━━━ Extrait

Actualités :: Conflit éleveurs/agriculteurs : ne jetons pas de "l’huile sur le (...)

Suite à l’article paru dans nos colonnes et relatif au problème récurrent des conflits entre éleveurs et agriculteurs, nous avons reçu de M. Onfité Tilka Kambiré une contribution sur la question, dont teneur suit.

Dans un article paru dans le quotidien d’information l’Observateur Paalga n°6303 du mardi 04 janvier 2005, à la page 23 et sous le titre : "Conflits éleveurs/agriculteurs, il est temps que l’Etat prenne ses responsabilités", M. Diallo Mamoudou Noufou a fait un développement remarquable sur la situation des peuls en général et celle des peuls éleveurs en particulier.

Dans ce développement apparemment inoffensif, j’ai perçu un chauvinisme, disons un ethnicisme très poussé, à forts relents xénophobes. Or, ce sont les silences sur des écrits de la teneur de celui de M. Diallo Mamoudou Noufou qui peuvent conduire à des situations semblables à celles du Rwanda, du Burundi, etc.

C’est pourquoi il m’a paru normal d’intervenir par voie de presse pour donner la lecture que je fais des conflits récurrents que les éleveurs de gros bétail imposent aux autochtones agriculteurs dans notre Faso.

Il s’agit en vérité de problèmes liés à la circulation des bœufs dans des espaces anciennement occupés par des populations autochtones, généralement des agriculteurs sédentaires. Ces agriculteurs pratiquaient un élevage traditionnel sur une petite échelle.

━━━━━━
━━━ Données disponibles

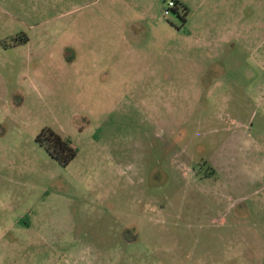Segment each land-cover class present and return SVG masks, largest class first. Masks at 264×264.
<instances>
[{
	"label": "rangeland",
	"instance_id": "obj_1",
	"mask_svg": "<svg viewBox=\"0 0 264 264\" xmlns=\"http://www.w3.org/2000/svg\"><path fill=\"white\" fill-rule=\"evenodd\" d=\"M179 1L0 0V264H264V0Z\"/></svg>",
	"mask_w": 264,
	"mask_h": 264
},
{
	"label": "trees",
	"instance_id": "obj_2",
	"mask_svg": "<svg viewBox=\"0 0 264 264\" xmlns=\"http://www.w3.org/2000/svg\"><path fill=\"white\" fill-rule=\"evenodd\" d=\"M182 9V15L178 16L186 21L187 9L179 0H175L174 11ZM37 142L44 147L46 152L60 165H67L76 155V148L68 138H64L50 128L43 129L36 137Z\"/></svg>",
	"mask_w": 264,
	"mask_h": 264
},
{
	"label": "built area",
	"instance_id": "obj_3",
	"mask_svg": "<svg viewBox=\"0 0 264 264\" xmlns=\"http://www.w3.org/2000/svg\"><path fill=\"white\" fill-rule=\"evenodd\" d=\"M174 8H175V0H167L162 11L163 16H168L170 11L174 10Z\"/></svg>",
	"mask_w": 264,
	"mask_h": 264
}]
</instances>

━━━━━━

◆ **Consignes**
(1) Indiquez combien de lignes des enregistrements contiennent la chaîne "label", en tenant compte de la casse. Répondez par ce nombre seul.
(2) Rédigez la suite de l'article sur les conflits entre éleveurs et agriculteurs, à partir de la dernière phrase affichée.

◆ **Réponses**
(1) 3

(2)
Dans ces conditions, le bétail numériquement faible était bien gardé, loin des champs de cultures. Il n’y avait donc pas de problème puisque l’agriculteur était aussi propriétaire du bétail, car l’élevage n’était pas une activité à part entière.

Et puis la grande sécheresse des années 1973-1974 arriva avec les afflux massifs des peuls éleveurs dans les zones favorables, pour leurs animaux ; c’est-à-dire l’Ouest, l’Est et le Sud (bien qu’il soit établi que des peuls s’étaient déjà installés dans des zones à l’Ouest et à l’Est, bien avant la période des grandes sécheresses des années 1970).

Ces peuls éleveurs sont partis d’une zone donnée pour se retrouver dans une autre zone où ils ont trouvé des populations anciennement installées : les autochtones. Cette immigration a provoqué un déséquilibre au sein des populations autochtones et a modifié les rapports intercommunautaires. C’est ainsi que certains immigrants peuls éleveurs, qui ont accepté de se conformer aux particularités de leurs hôtes, habitent en bonne intelligence avec eux aujourd’hui encore.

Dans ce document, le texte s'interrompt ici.